Protein nanoparticle cellular fate and responses in murine macrophages

Abstract

Nanoparticles (NPs), both organic and inorganic, have been identified as tools for diagnostic and therapeutic (theranostic) applications. Macrophages constitute the first line of defense in the human body following the introduction of foreign antigens, including nanoparticles. However, there is a limited understanding of the cellular fate and trafficking of organic NPs in macrophages as well as the molecular responses that are triggered. This knowledge is crucial for the effective translation of these engineered molecules for theranostic applications. In this work, we performed an in-depth study on the intracellular fate and relevant immune responses of a model organic NP, Archaeoglobus fulgidus ferritin, in murine macrophage (RAW264.7) cells.

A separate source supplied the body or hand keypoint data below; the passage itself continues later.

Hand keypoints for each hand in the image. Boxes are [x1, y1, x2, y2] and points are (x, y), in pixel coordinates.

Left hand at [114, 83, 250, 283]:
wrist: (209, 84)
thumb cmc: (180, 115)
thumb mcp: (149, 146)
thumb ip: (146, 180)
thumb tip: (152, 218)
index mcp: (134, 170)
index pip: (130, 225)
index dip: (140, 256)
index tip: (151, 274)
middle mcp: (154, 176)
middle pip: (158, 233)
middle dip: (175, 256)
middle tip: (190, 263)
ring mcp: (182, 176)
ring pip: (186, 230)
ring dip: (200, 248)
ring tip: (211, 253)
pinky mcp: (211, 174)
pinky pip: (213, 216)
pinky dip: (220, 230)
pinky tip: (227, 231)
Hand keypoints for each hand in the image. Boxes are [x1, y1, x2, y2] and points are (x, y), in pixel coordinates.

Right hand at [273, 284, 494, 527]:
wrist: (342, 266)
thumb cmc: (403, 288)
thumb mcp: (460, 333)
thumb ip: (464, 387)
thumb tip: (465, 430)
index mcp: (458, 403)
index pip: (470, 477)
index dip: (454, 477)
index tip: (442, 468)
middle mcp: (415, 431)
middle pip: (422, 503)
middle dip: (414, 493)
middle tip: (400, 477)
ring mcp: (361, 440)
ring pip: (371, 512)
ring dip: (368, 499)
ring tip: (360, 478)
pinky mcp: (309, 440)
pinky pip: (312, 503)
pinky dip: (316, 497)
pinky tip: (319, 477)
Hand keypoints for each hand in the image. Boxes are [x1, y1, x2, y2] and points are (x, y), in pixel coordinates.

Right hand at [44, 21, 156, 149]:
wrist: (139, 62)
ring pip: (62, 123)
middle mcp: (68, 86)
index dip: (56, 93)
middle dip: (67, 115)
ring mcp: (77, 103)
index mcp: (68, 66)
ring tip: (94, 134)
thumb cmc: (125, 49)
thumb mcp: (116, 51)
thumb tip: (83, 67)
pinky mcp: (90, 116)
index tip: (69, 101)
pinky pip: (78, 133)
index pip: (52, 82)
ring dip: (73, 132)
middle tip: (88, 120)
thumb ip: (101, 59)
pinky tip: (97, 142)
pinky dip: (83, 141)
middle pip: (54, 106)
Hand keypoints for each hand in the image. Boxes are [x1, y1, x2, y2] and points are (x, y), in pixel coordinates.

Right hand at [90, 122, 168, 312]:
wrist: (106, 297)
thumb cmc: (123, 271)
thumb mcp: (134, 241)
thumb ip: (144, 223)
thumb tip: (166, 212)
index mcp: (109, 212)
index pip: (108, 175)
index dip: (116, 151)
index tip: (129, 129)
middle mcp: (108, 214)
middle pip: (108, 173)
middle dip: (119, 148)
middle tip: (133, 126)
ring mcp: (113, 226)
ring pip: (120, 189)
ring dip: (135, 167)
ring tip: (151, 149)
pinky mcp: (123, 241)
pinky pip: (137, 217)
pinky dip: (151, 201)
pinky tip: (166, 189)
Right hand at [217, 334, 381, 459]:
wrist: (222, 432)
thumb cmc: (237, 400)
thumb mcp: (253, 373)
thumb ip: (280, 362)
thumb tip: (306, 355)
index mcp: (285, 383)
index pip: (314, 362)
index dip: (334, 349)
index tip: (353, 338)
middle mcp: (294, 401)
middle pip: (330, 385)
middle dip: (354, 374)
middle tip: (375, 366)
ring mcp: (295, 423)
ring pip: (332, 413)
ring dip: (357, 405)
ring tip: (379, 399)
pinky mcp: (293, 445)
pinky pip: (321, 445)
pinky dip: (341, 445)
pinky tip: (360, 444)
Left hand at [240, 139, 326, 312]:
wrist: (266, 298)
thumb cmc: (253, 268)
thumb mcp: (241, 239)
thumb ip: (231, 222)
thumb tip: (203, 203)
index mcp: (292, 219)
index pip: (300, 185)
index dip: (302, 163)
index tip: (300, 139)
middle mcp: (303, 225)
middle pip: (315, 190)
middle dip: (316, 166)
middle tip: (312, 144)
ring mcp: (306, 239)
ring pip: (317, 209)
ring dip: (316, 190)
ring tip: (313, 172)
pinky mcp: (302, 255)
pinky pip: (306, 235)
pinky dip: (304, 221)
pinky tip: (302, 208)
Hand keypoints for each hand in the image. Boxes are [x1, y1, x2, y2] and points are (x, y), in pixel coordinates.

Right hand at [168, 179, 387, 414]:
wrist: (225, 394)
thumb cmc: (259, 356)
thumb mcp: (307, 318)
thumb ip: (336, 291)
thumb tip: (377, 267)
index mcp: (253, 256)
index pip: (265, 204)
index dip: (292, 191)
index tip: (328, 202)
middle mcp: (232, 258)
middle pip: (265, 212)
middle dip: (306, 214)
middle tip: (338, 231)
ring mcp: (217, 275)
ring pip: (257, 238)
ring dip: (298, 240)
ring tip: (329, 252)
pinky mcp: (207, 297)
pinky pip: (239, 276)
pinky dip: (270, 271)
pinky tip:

Ferritin, a naturally occurring iron storage protein, has been reported to target tumors and atherosclerotic lesion sites. Herein, we demonstrate a concentration-dependent internalization mechanism and quantify the subcellular localization of ferritin NPs in various organelles. After NP exposure, export of the iron present in the ferritin core occurred over an extended period of time along with upregulation of iron-related gene mRNA expression. A study on the modulation of the intracellular localization of the NPs was conducted by incorporating peptides to mediate endosomal escape and examining their molecular effects using transcriptional analysis. To further investigate the physiological effects, we monitored the upregulation of immune-related markers (i.e., CCR2, IL1β, TNFα, VCAM-1) along with ROS generation in cells treated with ferritin under various conditions. The in-depth analyses of cellular uptake and responses to versatile protein NPs, such as ferritin, provide basic principles to design and engineer other protein NPs with similar properties for future biomedical applications.